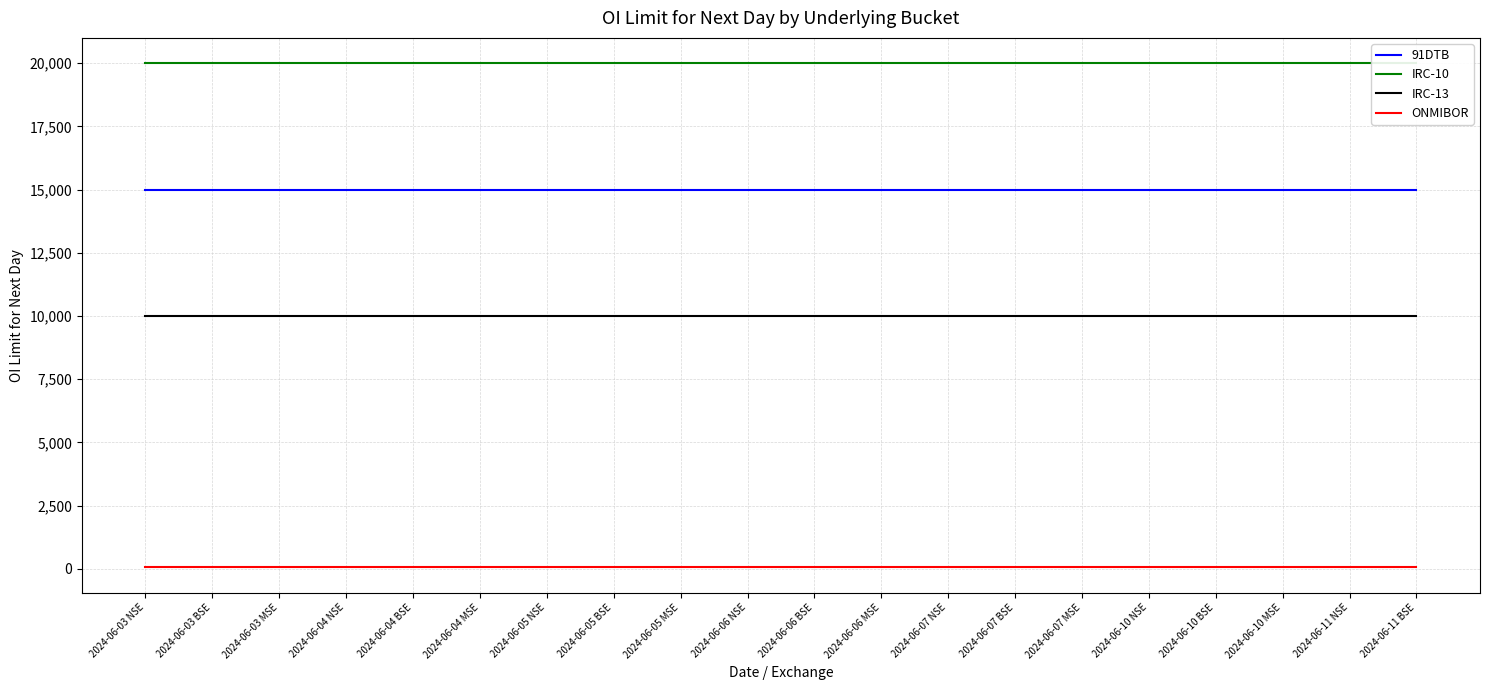

Reading left to right, extract all data points from this chart.

91DTB: 2024-06-03 NSE=15000	2024-06-03 BSE=15000	2024-06-03 MSE=15000	2024-06-04 NSE=15000	2024-06-04 BSE=15000	2024-06-04 MSE=15000	2024-06-05 NSE=15000	2024-06-05 BSE=15000	2024-06-05 MSE=15000	2024-06-06 NSE=15000	2024-06-06 BSE=15000	2024-06-06 MSE=15000	2024-06-07 NSE=15000	2024-06-07 BSE=15000	2024-06-07 MSE=15000	2024-06-10 NSE=15000	2024-06-10 BSE=15000	2024-06-10 MSE=15000	2024-06-11 NSE=15000	2024-06-11 BSE=15000
IRC-10: 2024-06-03 NSE=20000	2024-06-03 BSE=20000	2024-06-03 MSE=20000	2024-06-04 NSE=20000	2024-06-04 BSE=20000	2024-06-04 MSE=20000	2024-06-05 NSE=20000	2024-06-05 BSE=20000	2024-06-05 MSE=20000	2024-06-06 NSE=20000	2024-06-06 BSE=20000	2024-06-06 MSE=20000	2024-06-07 NSE=20000	2024-06-07 BSE=20000	2024-06-07 MSE=20000	2024-06-10 NSE=20000	2024-06-10 BSE=20000	2024-06-10 MSE=20000	2024-06-11 NSE=20000	2024-06-11 BSE=20000
IRC-13: 2024-06-03 NSE=10000	2024-06-03 BSE=10000	2024-06-03 MSE=10000	2024-06-04 NSE=10000	2024-06-04 BSE=10000	2024-06-04 MSE=10000	2024-06-05 NSE=10000	2024-06-05 BSE=10000	2024-06-05 MSE=10000	2024-06-06 NSE=10000	2024-06-06 BSE=10000	2024-06-06 MSE=10000	2024-06-07 NSE=10000	2024-06-07 BSE=10000	2024-06-07 MSE=10000	2024-06-10 NSE=10000	2024-06-10 BSE=10000	2024-06-10 MSE=10000	2024-06-11 NSE=10000	2024-06-11 BSE=10000
ONMIBOR: 2024-06-03 NSE=60	2024-06-03 BSE=60	2024-06-03 MSE=60	2024-06-04 NSE=60	2024-06-04 BSE=60	2024-06-04 MSE=60	2024-06-05 NSE=60	2024-06-05 BSE=60	2024-06-05 MSE=60	2024-06-06 NSE=60	2024-06-06 BSE=60	2024-06-06 MSE=60	2024-06-07 NSE=60	2024-06-07 BSE=60	2024-06-07 MSE=60	2024-06-10 NSE=60	2024-06-10 BSE=60	2024-06-10 MSE=60	2024-06-11 NSE=60	2024-06-11 BSE=60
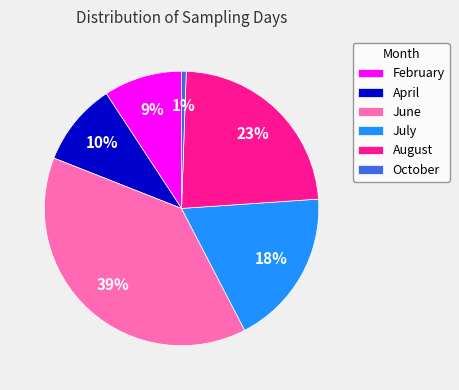

To the nearest percent, what percentage of the pie is February?

9%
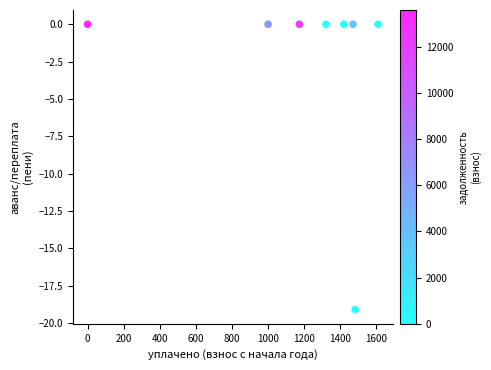

What is the average Y value?

-2.4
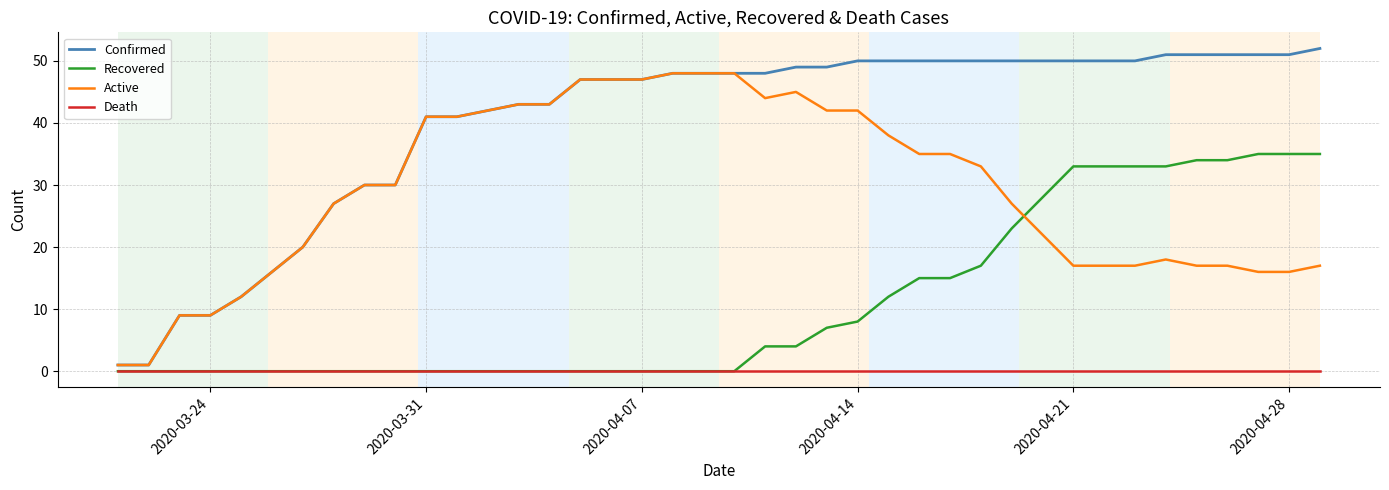

What is the average value of the Active series?

29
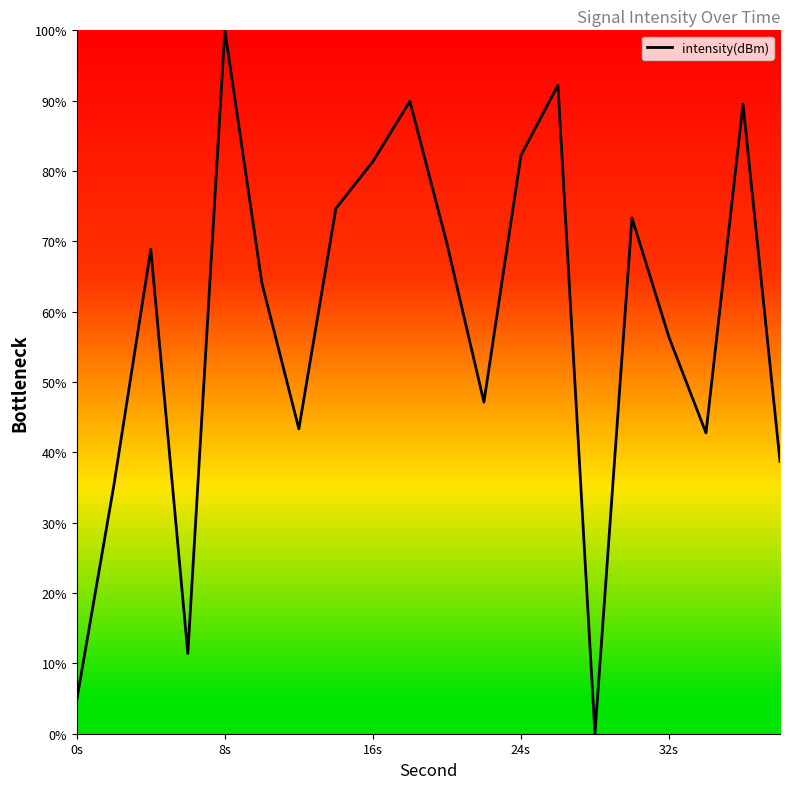

What is the value of the 6th point from the left?

64.1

----------

Copy the data word for word, starting at the line that contains "To the nearest" and going through the last line of the data. Leave out the pictures.

● Exercise response
To the nearest percent, what percentage of the pie is February?

9%

What is the average Y value?

-2.4

What is the average value of the Active series?

29

What is the value of the 6th point from the left?

64.1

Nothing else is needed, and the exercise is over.